It can cause premature aging: teammates facing organizational changes who won’t budge or who even sabotage the efforts of others. We can stay younger by being aware of the focus others have, and consequently their energy and actions, as they move through a change initiative.
Author William Bridges expertly identifies three psychological phases everyone naturally goes through on an individual basis when experiencing change. We’re adapting his work and taking it a step further.
Phase 1: Avoidance or Fear. This commonly shows up as a backward focus characterized by defensiveness, procrastination, and reluctance meant to protect oneself. Expect to move slowly here.
Phase 2: Indecisiveness. This neutral mindset leaves one susceptible to ambivalence. One minute a person is enthusiastic about the change; the next moment he or she throws the project “under the bus.” (And sometimes you with it.)

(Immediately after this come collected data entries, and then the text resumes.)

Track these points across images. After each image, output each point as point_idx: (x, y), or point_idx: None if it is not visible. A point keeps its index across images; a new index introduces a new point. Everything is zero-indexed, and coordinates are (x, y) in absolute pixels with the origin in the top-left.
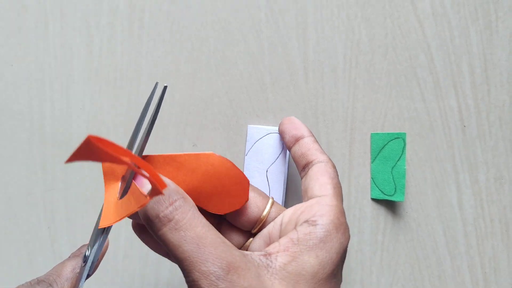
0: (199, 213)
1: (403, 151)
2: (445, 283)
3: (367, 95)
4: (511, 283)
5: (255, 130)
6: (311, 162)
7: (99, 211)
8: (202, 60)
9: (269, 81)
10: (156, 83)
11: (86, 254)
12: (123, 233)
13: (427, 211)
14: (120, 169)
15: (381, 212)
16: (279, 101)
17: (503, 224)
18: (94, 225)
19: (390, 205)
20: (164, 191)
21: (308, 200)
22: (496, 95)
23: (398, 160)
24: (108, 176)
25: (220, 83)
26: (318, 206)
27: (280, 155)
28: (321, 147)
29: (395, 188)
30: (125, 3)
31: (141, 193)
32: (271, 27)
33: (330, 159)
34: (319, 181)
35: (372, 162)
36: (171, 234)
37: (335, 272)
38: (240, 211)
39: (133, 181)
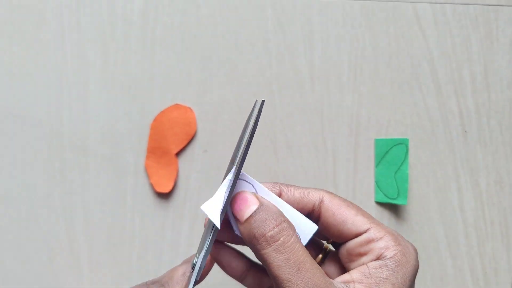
0: (298, 237)
1: (405, 156)
2: (446, 283)
3: (371, 102)
4: (510, 282)
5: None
6: (313, 207)
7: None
8: (212, 69)
9: (276, 89)
10: (256, 101)
11: (194, 261)
12: (138, 234)
13: (429, 214)
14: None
15: (384, 214)
16: (286, 108)
17: (503, 226)
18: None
19: (393, 208)
20: (268, 213)
21: (352, 238)
22: (496, 101)
23: (401, 165)
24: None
25: (229, 91)
26: (376, 243)
27: None
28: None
29: (398, 192)
30: (139, 15)
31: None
32: (278, 37)
33: (323, 190)
34: (346, 216)
35: (376, 167)
36: (275, 254)
37: None
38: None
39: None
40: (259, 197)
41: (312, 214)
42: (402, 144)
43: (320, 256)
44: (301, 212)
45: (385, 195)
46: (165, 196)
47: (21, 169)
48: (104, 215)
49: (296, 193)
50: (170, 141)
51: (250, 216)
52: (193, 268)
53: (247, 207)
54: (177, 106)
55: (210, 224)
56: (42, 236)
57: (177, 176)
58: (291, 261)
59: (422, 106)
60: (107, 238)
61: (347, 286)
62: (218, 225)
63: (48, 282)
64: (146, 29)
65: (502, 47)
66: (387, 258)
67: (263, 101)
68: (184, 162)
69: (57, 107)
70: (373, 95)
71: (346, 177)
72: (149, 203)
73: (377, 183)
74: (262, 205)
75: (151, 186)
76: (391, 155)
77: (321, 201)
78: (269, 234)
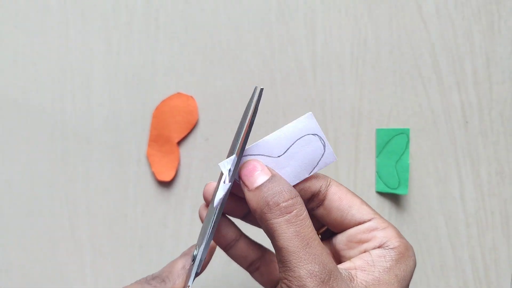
0: (308, 215)
1: (406, 146)
2: (447, 273)
3: (373, 92)
4: (510, 273)
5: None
6: (319, 189)
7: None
8: (215, 59)
9: (279, 79)
10: (255, 87)
11: (194, 253)
12: (140, 222)
13: (429, 204)
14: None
15: (385, 204)
16: (288, 98)
17: (503, 217)
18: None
19: (394, 198)
20: (283, 185)
21: (353, 226)
22: (497, 92)
23: (402, 155)
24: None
25: (232, 80)
26: (379, 232)
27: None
28: None
29: (399, 182)
30: (142, 4)
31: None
32: (281, 27)
33: (324, 175)
34: (353, 202)
35: (377, 157)
36: (286, 225)
37: (409, 284)
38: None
39: (243, 170)
40: (271, 169)
41: (317, 196)
42: (403, 134)
43: None
44: (305, 192)
45: (386, 185)
46: (166, 184)
47: (24, 157)
48: (106, 203)
49: None
50: (172, 130)
51: (262, 185)
52: (193, 260)
53: (258, 175)
54: (179, 95)
55: (209, 216)
56: (45, 225)
57: (178, 164)
58: (301, 235)
59: (423, 97)
60: (110, 226)
61: (349, 273)
62: (228, 183)
63: (51, 271)
64: (149, 17)
65: (504, 39)
66: (390, 248)
67: (261, 89)
68: (185, 150)
69: (60, 95)
70: (375, 86)
71: (347, 167)
72: (151, 191)
73: (378, 173)
74: (274, 176)
75: (153, 174)
76: (392, 145)
77: (329, 185)
78: (283, 204)
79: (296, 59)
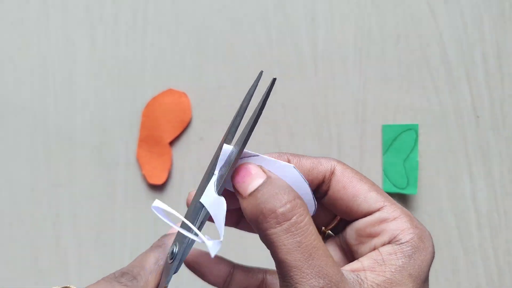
0: (311, 219)
1: (415, 143)
2: (458, 277)
3: (378, 86)
4: None
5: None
6: (322, 179)
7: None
8: (208, 51)
9: (277, 72)
10: (261, 72)
11: (174, 251)
12: (129, 229)
13: (440, 204)
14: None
15: None
16: (288, 93)
17: None
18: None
19: (402, 198)
20: (279, 187)
21: (361, 217)
22: (510, 84)
23: (410, 152)
24: None
25: (227, 75)
26: (389, 224)
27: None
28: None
29: (408, 181)
30: None
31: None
32: (279, 16)
33: (334, 159)
34: (358, 190)
35: (383, 155)
36: (285, 236)
37: (427, 278)
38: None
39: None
40: (266, 170)
41: (321, 186)
42: (411, 130)
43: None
44: (310, 184)
45: (394, 184)
46: (158, 188)
47: (3, 160)
48: (93, 209)
49: (306, 163)
50: (163, 129)
51: (256, 190)
52: (172, 258)
53: (252, 180)
54: (170, 92)
55: (195, 209)
56: (27, 233)
57: (171, 166)
58: (303, 246)
59: (431, 90)
60: (96, 234)
61: (357, 276)
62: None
63: (33, 282)
64: (136, 8)
65: None
66: (403, 243)
67: (274, 79)
68: (178, 151)
69: (42, 94)
70: (380, 79)
71: (352, 166)
72: (141, 196)
73: (384, 172)
74: (269, 178)
75: (143, 177)
76: (399, 142)
77: (332, 172)
78: (280, 210)
79: (295, 50)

Phase 3: “All in.” Now a person is almost entirely forward focused and is aligned with the new direction. People in this phase drive the change.
These phases are natural, and people move through them at their own pace. This is where some teams find themselves in unnecessary conflict: Some people expect others to be where they are in the phases of change. Criticism, demands, and persuasive lectures often follow, leaving the entire team focused on the disablers who are slowing the change effort.
Teammates who are serious about one-team high performance serve their peers by assisting them through any phase of change and the emotions inherent in the effort. It can look like this:
Step 1: Show empathy for others’ current state
Step 2: Articulate the vision (co-create it when possible)
Step 3: Tap into the motivations of each individual
Step 4: Identify each person’s role
Step 5: Ask questions for co-discovery and learning
Step 6: Provide feedback on progress
Long-lever question: Using steps 1 through 6 above, how will we better support others through the phases of change?